You can also enjoy some other attractions in town, such as some of the old pubs favored by the students, Oxford Castle, and even a surprisingly buzzy area of modern retail shops. There’s a little something for everyone.
The Cheltenham Racecourse
For a lot of people, the very idea of horse racing and racecourses is outdated. It’s true that it’s not exactly a major sport anymore, at least in its traditional form. Though there is some lingering interest, as evidenced by the fact that horse racing has become a popular activity at online casinos, of all places.
Online sites focused mostly on slot and poker include electronic horse racing among their other games, inviting players to quite literally bet on imaginary sporting competitions. I supposed there’s a certain appeal, but doesn’t that almost make you long for the real thing?

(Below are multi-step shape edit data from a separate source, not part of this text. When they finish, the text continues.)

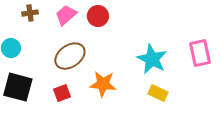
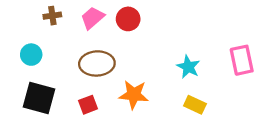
brown ellipse: (70, 56) -> (97, 63), turned 32
cyan star: (152, 59) -> (188, 67), size x0.7

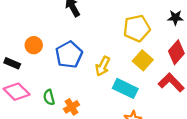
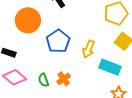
orange circle: (34, 45) -> (28, 20), moved, size x1.6
orange cross: (72, 107) -> (64, 79), moved

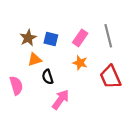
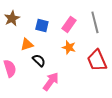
brown star: (28, 38) -> (12, 18), moved
black semicircle: (48, 77) -> (39, 60), turned 152

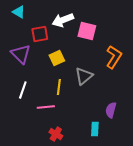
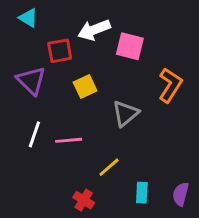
yellow line: (59, 87) -> (109, 167), moved, turned 42
pink line: (46, 107) -> (69, 140), moved
purple semicircle: (111, 110) -> (181, 194), moved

You can still get it in parts of England thanks to a fairly active horse racing scene compared to much of the rest of the world, and the Cheltenham Racecourse - essentially across the Cotswolds from London to the northwest - is one of the best places for it.
The course is best known for the Cheltenham Festival, a four-day event held each March, and if you can make it for that, it’s truly a party revolving around the races. However, the course holds other races throughout much of the year as well, and a trip out to see professional race horses in the flesh can be an amazing time.
A Brighton Getaway
Another basic but very neat thing about London is that it’s so close to the coast in numerous directions. And as it happens, the South of England is actually something of an underrated beach destination.

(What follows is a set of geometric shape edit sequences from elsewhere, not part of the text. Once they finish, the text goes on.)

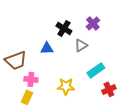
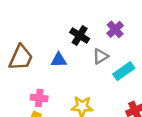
brown trapezoid: (16, 60) -> (21, 58), moved, turned -45
cyan rectangle: (96, 70) -> (124, 71), moved

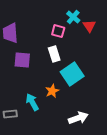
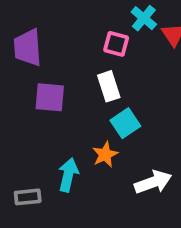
cyan square: (72, 74) -> (125, 123), moved, size x0.7
cyan arrow: (32, 102) -> (68, 175), turned 42
white arrow: (78, 118) -> (153, 182), moved

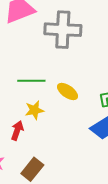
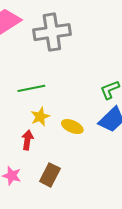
yellow ellipse: (68, 92) -> (72, 127), moved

During the warmer months of the year it can be an excellent place to spend to some time outside and even lay out on the sands or swim in the sea. But even otherwise, there are some charming resort towns worthy of tourist attention.
Brighton is just such a town, and probably the most famous of the bunch. In addition to having some of the better public beaches in Britain, it’s a town full of attractions, including restaurants near the beach, famous little streets full of shops and cafés, excellent hotels, and above all else a legendary pier.
The pier, in fact, is worth the drive south from London in and of itself, with its own rides and attractions, restaurants and bars, and even frozen yogurt and doughnuts stands.
The Warner Bros. Studio Tour
This is a little bit of a close call given that depending on how people view the outskirts, this famous studio tour can be said to be in London. Regardless, it’s away from the city center, and has become - quite seriously - one of the best attractions in the UK.
This is your best chance to step into the “Wizarding World” of Harry Potter, save perhaps visiting the Orlando, Florida theme park that goes by that name. And if you’ve ever been a fan of the book and/or film series, as so many who visit the UK were, it’s an incredible treat.
And if you’re worried that it’s more of a kid thing, consider a review written up by a parent who specifically noted that there were far more adults on tour than children. It’s time to face it: The Harry Potter generation grew up!
See Leeds Castle
Castles make for incredible tourism options all around the UK, and in fact there’s something to be said for designing a broader tour of the country revolving around different castles as sightseeing stops.
Even within relatively short driving distance of London, there are some incredible ancient structures to see in this general vein, so I had to pick and choose a bit. But if there’s one to see, Leeds Castle is as good a choice as any.
Southeast of London and located in the middle of a lake-like moat called The Great Water, it’s a stout, formidable, yet beautiful fortress. While it’s not entirely in its original form, it’s believed that a castle has been on the site since the late 11th century, and was used at different times by prominent monarchs including Edward I and the infamous Henry VIII.
Perhaps most interesting of all to a lot of visitors, there is actually a real live hedge maze on the grounds, and visitors can go through it.